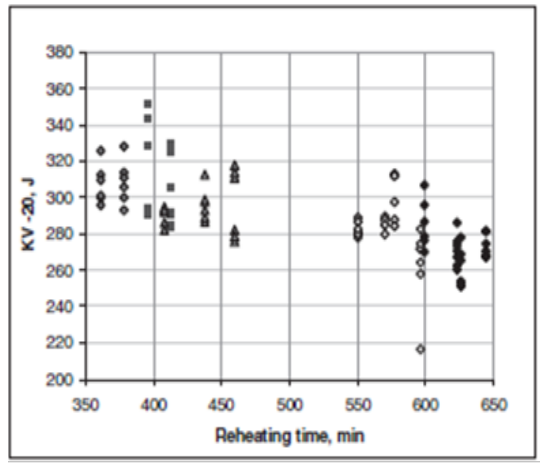
Figure 12. KV at −20 °C Joules as function of time at 1170 °C (reproduced from [22], with permission Figure 12. KV at − 20 ◦ C Joules as function of time at 1170 ◦ C (reproduced from [22], with permission from The Minerals, Metals &Materials Society, 2015). from The Minerals, Metals &Materials Society,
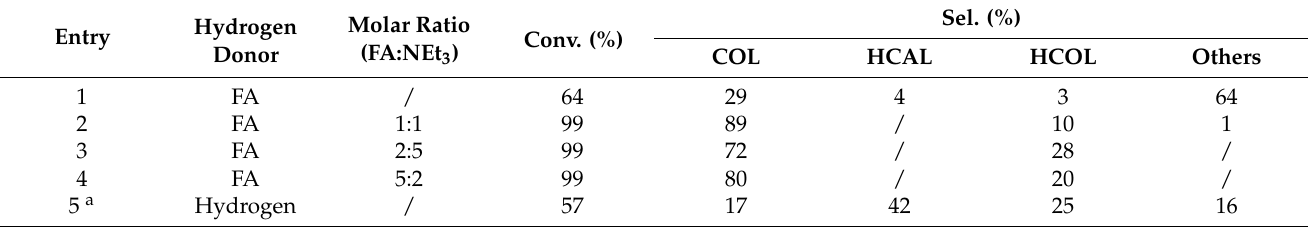
Table 2. Hydrogenation of CAL to COL using different hydrogen donors.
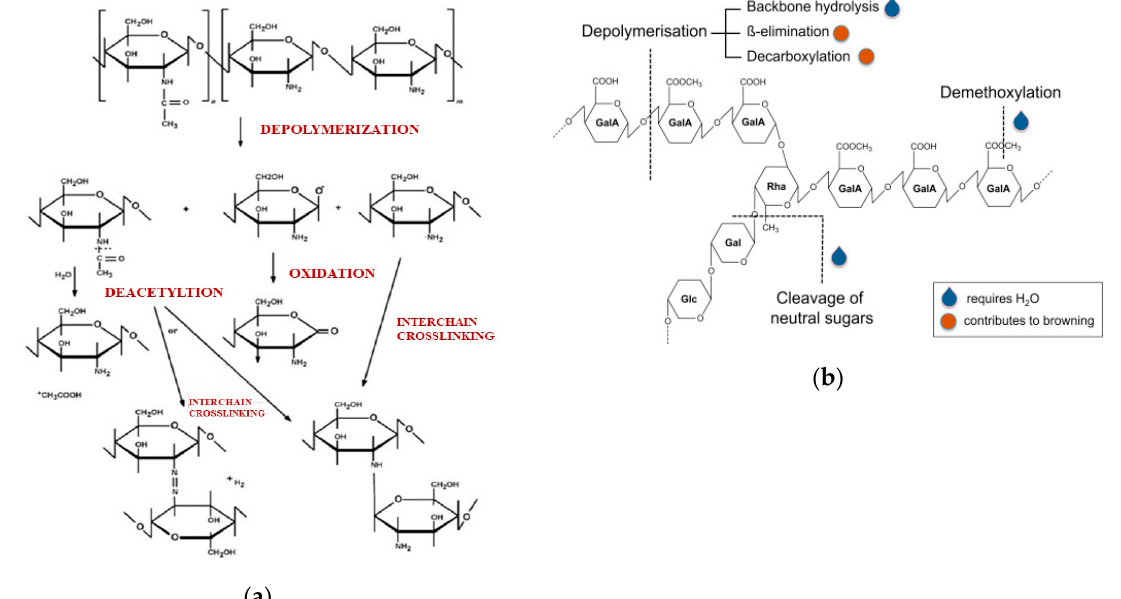
Figure 5. Depolymerization mechanisms of ( a ) chitosan [67] and ( b ) pectin [68].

※

__What you should do__
Please reprint the whole listing exactly and omit its pictures.

__Result for this task__
Figure 12. KV at −20 °C Joules as function of time at 1170 °C (reproduced from [22], with permission Figure 12. KV at − 20 ◦ C Joules as function of time at 1170 ◦ C (reproduced from [22], with permission from The Minerals, Metals &Materials Society, 2015). from The Minerals, Metals &Materials Society,
Table 2. Hydrogenation of CAL to COL using different hydrogen donors.
Figure 5. Depolymerization mechanisms of ( a ) chitosan [67] and ( b ) pectin [68].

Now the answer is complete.